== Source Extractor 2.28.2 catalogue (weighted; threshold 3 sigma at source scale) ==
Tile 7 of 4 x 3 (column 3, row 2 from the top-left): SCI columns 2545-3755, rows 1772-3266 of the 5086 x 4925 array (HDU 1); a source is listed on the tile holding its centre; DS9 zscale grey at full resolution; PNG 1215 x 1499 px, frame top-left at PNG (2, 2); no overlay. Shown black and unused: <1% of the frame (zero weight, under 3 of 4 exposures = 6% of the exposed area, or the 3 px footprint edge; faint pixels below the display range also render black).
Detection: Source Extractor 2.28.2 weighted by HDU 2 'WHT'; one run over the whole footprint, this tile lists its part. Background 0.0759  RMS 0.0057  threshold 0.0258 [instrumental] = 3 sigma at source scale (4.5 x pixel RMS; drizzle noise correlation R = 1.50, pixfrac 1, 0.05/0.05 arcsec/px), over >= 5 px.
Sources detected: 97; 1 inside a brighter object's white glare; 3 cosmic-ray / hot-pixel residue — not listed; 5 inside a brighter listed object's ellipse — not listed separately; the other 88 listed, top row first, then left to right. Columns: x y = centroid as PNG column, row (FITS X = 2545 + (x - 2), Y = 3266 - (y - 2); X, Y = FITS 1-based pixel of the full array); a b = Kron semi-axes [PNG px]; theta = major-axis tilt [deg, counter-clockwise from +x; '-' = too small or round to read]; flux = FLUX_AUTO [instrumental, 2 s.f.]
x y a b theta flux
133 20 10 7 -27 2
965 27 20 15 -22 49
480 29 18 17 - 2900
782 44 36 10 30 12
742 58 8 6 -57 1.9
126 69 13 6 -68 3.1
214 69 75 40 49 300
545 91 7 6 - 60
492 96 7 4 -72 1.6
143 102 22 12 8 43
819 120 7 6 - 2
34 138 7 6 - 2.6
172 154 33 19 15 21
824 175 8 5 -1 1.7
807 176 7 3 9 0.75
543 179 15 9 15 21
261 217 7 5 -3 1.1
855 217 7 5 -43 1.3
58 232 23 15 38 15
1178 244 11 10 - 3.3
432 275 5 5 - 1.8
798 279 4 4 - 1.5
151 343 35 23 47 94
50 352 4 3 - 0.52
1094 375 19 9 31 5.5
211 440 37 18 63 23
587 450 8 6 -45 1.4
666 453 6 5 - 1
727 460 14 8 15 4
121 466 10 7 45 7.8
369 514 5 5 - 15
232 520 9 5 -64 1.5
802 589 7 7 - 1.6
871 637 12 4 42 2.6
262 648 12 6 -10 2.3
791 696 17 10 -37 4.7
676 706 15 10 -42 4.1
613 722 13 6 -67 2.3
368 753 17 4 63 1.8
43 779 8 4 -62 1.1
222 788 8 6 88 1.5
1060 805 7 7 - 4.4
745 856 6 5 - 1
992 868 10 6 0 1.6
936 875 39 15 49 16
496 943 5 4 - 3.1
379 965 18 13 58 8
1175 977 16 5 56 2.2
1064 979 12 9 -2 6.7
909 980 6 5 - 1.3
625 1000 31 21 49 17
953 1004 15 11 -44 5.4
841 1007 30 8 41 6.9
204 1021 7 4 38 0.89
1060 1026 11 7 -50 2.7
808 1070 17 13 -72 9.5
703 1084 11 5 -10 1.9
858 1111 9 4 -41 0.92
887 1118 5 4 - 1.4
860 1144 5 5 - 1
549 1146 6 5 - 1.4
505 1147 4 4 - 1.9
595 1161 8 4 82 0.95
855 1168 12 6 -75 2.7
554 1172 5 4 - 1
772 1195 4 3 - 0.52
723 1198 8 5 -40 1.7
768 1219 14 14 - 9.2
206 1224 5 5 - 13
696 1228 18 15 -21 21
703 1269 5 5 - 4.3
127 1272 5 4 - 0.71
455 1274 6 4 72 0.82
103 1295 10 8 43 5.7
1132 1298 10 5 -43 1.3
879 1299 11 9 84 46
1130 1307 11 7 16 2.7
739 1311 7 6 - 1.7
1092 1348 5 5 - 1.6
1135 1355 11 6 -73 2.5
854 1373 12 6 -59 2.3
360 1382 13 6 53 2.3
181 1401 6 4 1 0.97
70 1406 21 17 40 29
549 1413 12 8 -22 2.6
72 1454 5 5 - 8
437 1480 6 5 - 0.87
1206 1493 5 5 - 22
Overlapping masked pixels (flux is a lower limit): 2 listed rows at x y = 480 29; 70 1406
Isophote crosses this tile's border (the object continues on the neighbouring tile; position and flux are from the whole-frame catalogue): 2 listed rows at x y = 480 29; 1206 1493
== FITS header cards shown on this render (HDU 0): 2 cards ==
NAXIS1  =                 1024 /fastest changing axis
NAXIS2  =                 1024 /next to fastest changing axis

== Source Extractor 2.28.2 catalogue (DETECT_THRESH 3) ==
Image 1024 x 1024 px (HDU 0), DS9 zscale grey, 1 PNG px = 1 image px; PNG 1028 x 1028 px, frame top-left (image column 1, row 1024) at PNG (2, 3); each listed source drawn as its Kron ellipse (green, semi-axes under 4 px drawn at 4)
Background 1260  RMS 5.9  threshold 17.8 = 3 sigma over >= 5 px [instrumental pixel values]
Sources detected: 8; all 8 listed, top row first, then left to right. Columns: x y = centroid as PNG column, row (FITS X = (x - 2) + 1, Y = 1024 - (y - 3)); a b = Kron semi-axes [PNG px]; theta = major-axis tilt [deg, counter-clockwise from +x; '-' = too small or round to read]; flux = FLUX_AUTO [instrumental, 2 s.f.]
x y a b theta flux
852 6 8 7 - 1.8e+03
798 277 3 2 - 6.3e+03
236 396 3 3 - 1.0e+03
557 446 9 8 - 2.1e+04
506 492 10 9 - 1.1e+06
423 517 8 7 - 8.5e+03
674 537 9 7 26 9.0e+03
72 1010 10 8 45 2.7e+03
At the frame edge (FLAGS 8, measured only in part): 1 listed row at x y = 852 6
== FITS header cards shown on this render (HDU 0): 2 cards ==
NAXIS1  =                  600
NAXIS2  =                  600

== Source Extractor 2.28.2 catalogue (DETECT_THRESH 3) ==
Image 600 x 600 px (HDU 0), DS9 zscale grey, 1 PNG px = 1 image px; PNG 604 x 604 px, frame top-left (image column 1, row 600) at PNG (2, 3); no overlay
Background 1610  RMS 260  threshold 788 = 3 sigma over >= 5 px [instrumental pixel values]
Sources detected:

**Written instruction**
State how many lines of the listing contain the string "FITS", with case counting. Reply with the number alone.

**Right answer**
4